Тишина, потом Ноубл говорит:
– И ребенок был твой.
Я ору, мои ладони прижаты к столу, Олдерман и Прентис пытаются удержать меня на месте, Ноубл уходит.
Крича снова и снова, опять и опять.
– Спросите его, спросите Эрика Холла, мать его. Приведите его сюда. Это не я. Это не я, мать вашу. Я бы никогда не смог.
– Спросите его, спросите эту чертову падлу. Это он, я знаю, что это он. Это не я. Я не смог бы. Никогда в жизни!
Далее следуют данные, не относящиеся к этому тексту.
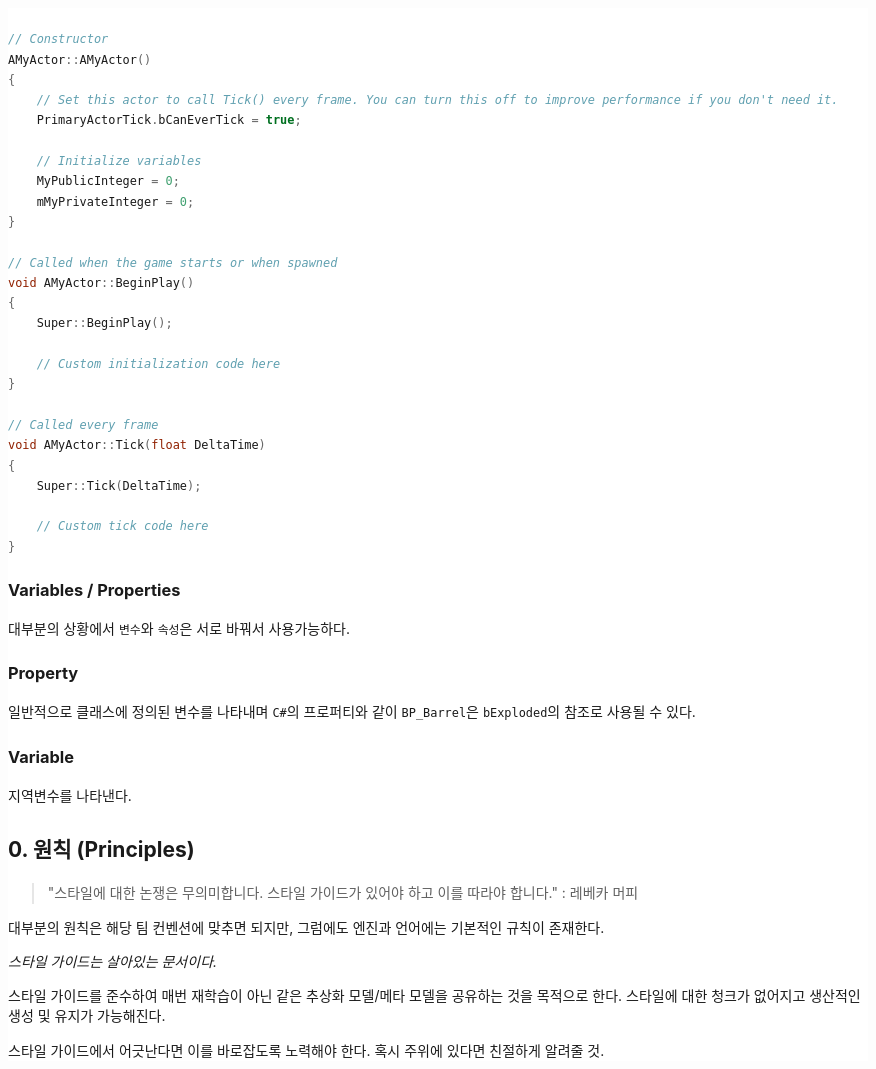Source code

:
 ```c++

// Constructor
AMyActor::AMyActor()
{
    // Set this actor to call Tick() every frame. You can turn this off to improve performance if you don't need it.
    PrimaryActorTick.bCanEverTick = true;

    // Initialize variables
    MyPublicInteger = 0;
    mMyPrivateInteger = 0;
}

// Called when the game starts or when spawned
void AMyActor::BeginPlay()
{
    Super::BeginPlay();
    
    // Custom initialization code here
}

// Called every frame
void AMyActor::Tick(float DeltaTime)
{
    Super::Tick(DeltaTime);

    // Custom tick code here
}
```

### Variables / Properties

대부분의 상황에서 `변수`와 `속성`은 서로 바꿔서 사용가능하다.

### Property

일반적으로 클래스에 정의된 변수를 나타내며 `C#`의 프로퍼티와 같이 `BP_Barrel`은 `bExploded`의 참조로 사용될 수 있다.

### Variable

지역변수를 나타낸다.

## 0. 원칙 (Principles)

> "스타일에 대한 논쟁은 무의미합니다. 스타일 가이드가 있어야 하고 이를 따라야 합니다." : 레베카 머피

대부분의 원칙은 해당 팀 컨벤션에 맞추면 되지만, 그럼에도 엔진과 언어에는 기본적인 규칙이 존재한다.

*스타일 가이드는 살아있는 문서이다.*

스타일 가이드를 준수하여 매번 재학습이 아닌 같은 추상화 모델/메타 모델을 공유하는 것을 목적으로 한다. 스타일에 대한 청크가 없어지고 생산적인 생성 및 유지가 가능해진다.

스타일 가이드에서 어긋난다면 이를 바로잡도록 노력해야 한다. 혹시 주위에 있다면 친절하게 알려줄 것.

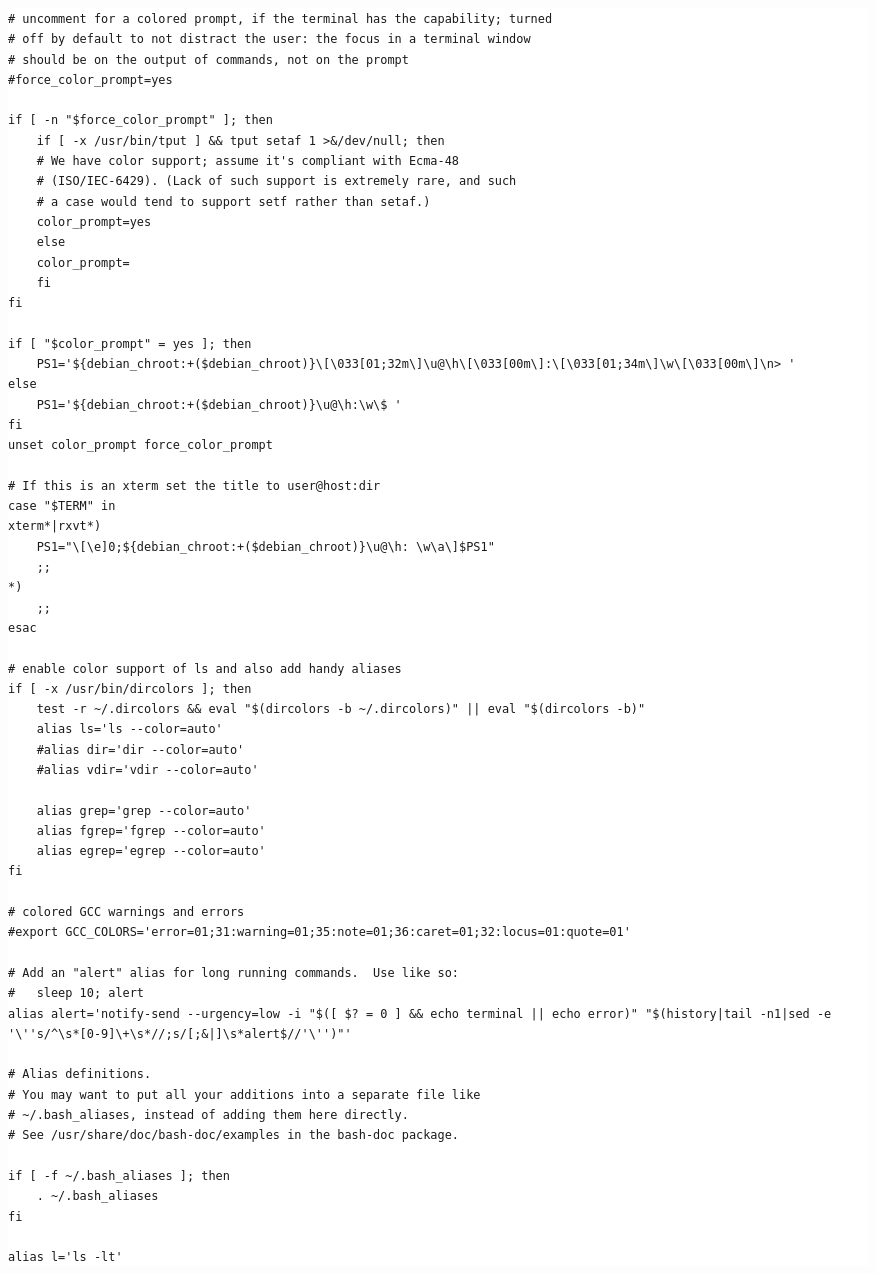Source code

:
 ```shell
# uncomment for a colored prompt, if the terminal has the capability; turned
# off by default to not distract the user: the focus in a terminal window
# should be on the output of commands, not on the prompt
#force_color_prompt=yes

if [ -n "$force_color_prompt" ]; then
    if [ -x /usr/bin/tput ] && tput setaf 1 >&/dev/null; then
	# We have color support; assume it's compliant with Ecma-48
	# (ISO/IEC-6429). (Lack of such support is extremely rare, and such
	# a case would tend to support setf rather than setaf.)
	color_prompt=yes
    else
	color_prompt=
    fi
fi

if [ "$color_prompt" = yes ]; then
    PS1='${debian_chroot:+($debian_chroot)}\[\033[01;32m\]\u@\h\[\033[00m\]:\[\033[01;34m\]\w\[\033[00m\]\n> '
else
    PS1='${debian_chroot:+($debian_chroot)}\u@\h:\w\$ '
fi
unset color_prompt force_color_prompt

# If this is an xterm set the title to user@host:dir
case "$TERM" in
xterm*|rxvt*)
    PS1="\[\e]0;${debian_chroot:+($debian_chroot)}\u@\h: \w\a\]$PS1"
    ;;
*)
    ;;
esac

# enable color support of ls and also add handy aliases
if [ -x /usr/bin/dircolors ]; then
    test -r ~/.dircolors && eval "$(dircolors -b ~/.dircolors)" || eval "$(dircolors -b)"
    alias ls='ls --color=auto'
    #alias dir='dir --color=auto'
    #alias vdir='vdir --color=auto'

    alias grep='grep --color=auto'
    alias fgrep='fgrep --color=auto'
    alias egrep='egrep --color=auto'
fi

# colored GCC warnings and errors
#export GCC_COLORS='error=01;31:warning=01;35:note=01;36:caret=01;32:locus=01:quote=01'

# Add an "alert" alias for long running commands.  Use like so:
#   sleep 10; alert
alias alert='notify-send --urgency=low -i "$([ $? = 0 ] && echo terminal || echo error)" "$(history|tail -n1|sed -e '\''s/^\s*[0-9]\+\s*//;s/[;&|]\s*alert$//'\'')"'

# Alias definitions.
# You may want to put all your additions into a separate file like
# ~/.bash_aliases, instead of adding them here directly.
# See /usr/share/doc/bash-doc/examples in the bash-doc package.

if [ -f ~/.bash_aliases ]; then
    . ~/.bash_aliases
fi

alias l='ls -lt'
```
Крича снова и снова, опять и опять.
Я захлебываюсь, моя голова зажата у кого-то подмышкой, Олдерман и Прентис пытаются усадить меня на место, Ноубла нет.
– Все дело в том, – говорит Ноубл, – что, если верить Эрику, Дженис звонила ему и просила защиты. От тебя.
– Херня собачья.
– Ладно, тогда откуда он знает о том, что она была беременна от тебя, если она никогда ему не звонила?
– Она звонила ему, чтобы попросить денег. Она была его информатором до тех пор, пока он не стал ее сутенером.
– Бобби, Бобби, Бобби. Давай не будем переливать из пустого, бля, в порожнее.